Your goal: Turn every line of the records below into a JSON list of strings, one string per line, and leave out any blank lines.

START Exercise inputs

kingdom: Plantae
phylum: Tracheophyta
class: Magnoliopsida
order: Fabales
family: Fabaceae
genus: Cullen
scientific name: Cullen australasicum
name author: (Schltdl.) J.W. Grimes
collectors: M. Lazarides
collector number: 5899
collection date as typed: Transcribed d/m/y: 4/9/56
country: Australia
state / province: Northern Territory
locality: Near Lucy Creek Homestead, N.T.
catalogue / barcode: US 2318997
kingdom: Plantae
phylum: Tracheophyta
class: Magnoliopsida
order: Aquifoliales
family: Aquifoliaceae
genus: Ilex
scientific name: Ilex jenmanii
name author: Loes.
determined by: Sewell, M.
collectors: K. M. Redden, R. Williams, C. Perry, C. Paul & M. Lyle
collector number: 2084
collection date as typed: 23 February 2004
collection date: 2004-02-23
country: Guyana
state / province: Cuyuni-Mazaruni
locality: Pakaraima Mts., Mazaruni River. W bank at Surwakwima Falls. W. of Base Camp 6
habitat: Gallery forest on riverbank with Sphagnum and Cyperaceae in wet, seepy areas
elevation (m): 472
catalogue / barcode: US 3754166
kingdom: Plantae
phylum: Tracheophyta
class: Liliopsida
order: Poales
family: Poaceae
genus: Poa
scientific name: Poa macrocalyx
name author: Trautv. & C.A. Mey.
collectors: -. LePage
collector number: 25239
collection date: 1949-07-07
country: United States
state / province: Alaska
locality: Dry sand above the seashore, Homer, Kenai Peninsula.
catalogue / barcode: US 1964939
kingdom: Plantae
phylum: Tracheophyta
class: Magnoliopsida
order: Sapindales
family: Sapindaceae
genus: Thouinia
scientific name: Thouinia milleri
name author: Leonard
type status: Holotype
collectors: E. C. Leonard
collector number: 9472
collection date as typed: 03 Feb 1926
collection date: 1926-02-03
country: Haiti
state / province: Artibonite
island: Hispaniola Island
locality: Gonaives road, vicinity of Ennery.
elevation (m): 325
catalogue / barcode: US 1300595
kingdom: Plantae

END Exercise inputs

Exercise response:
[
  "kingdom: Plantae",
  "phylum: Tracheophyta",
  "class: Magnoliopsida",
  "order: Fabales",
  "family: Fabaceae",
  "genus: Cullen",
  "scientific name: Cullen australasicum",
  "name author: (Schltdl.) J.W. Grimes",
  "collectors: M. Lazarides",
  "collector number: 5899",
  "collection date as typed: Transcribed d/m/y: 4/9/56",
  "country: Australia",
  "state / province: Northern Territory",
  "locality: Near Lucy Creek Homestead, N.T.",
  "catalogue / barcode: US 2318997",
  "kingdom: Plantae",
  "phylum: Tracheophyta",
  "class: Magnoliopsida",
  "order: Aquifoliales",
  "family: Aquifoliaceae",
  "genus: Ilex",
  "scientific name: Ilex jenmanii",
  "name author: Loes.",
  "determined by: Sewell, M.",
  "collectors: K. M. Redden, R. Williams, C. Perry, C. Paul & M. Lyle",
  "collector number: 2084",
  "collection date as typed: 23 February 2004",
  "collection date: 2004-02-23",
  "country: Guyana",
  "state / province: Cuyuni-Mazaruni",
  "locality: Pakaraima Mts., Mazaruni River. W bank at Surwakwima Falls. W. of Base Camp 6",
  "habitat: Gallery forest on riverbank with Sphagnum and Cyperaceae in wet, seepy areas",
  "elevation (m): 472",
  "catalogue / barcode: US 3754166",
  "kingdom: Plantae",
  "phylum: Tracheophyta",
  "class: Liliopsida",
  "order: Poales",
  "family: Poaceae",
  "genus: Poa",
  "scientific name: Poa macrocalyx",
  "name author: Trautv. & C.A. Mey.",
  "collectors: -. LePage",
  "collector number: 25239",
  "collection date: 1949-07-07",
  "country: United States",
  "state / province: Alaska",
  "locality: Dry sand above the seashore, Homer, Kenai Peninsula.",
  "catalogue / barcode: US 1964939",
  "kingdom: Plantae",
  "phylum: Tracheophyta",
  "class: Magnoliopsida",
  "order: Sapindales",
  "family: Sapindaceae",
  "genus: Thouinia",
  "scientific name: Thouinia milleri",
  "name author: Leonard",
  "type status: Holotype",
  "collectors: E. C. Leonard",
  "collector number: 9472",
  "collection date as typed: 03 Feb 1926",
  "collection date: 1926-02-03",
  "country: Haiti",
  "state / province: Artibonite",
  "island: Hispaniola Island",
  "locality: Gonaives road, vicinity of Ennery.",
  "elevation (m): 325",
  "catalogue / barcode: US 1300595",
  "kingdom: Plantae"
]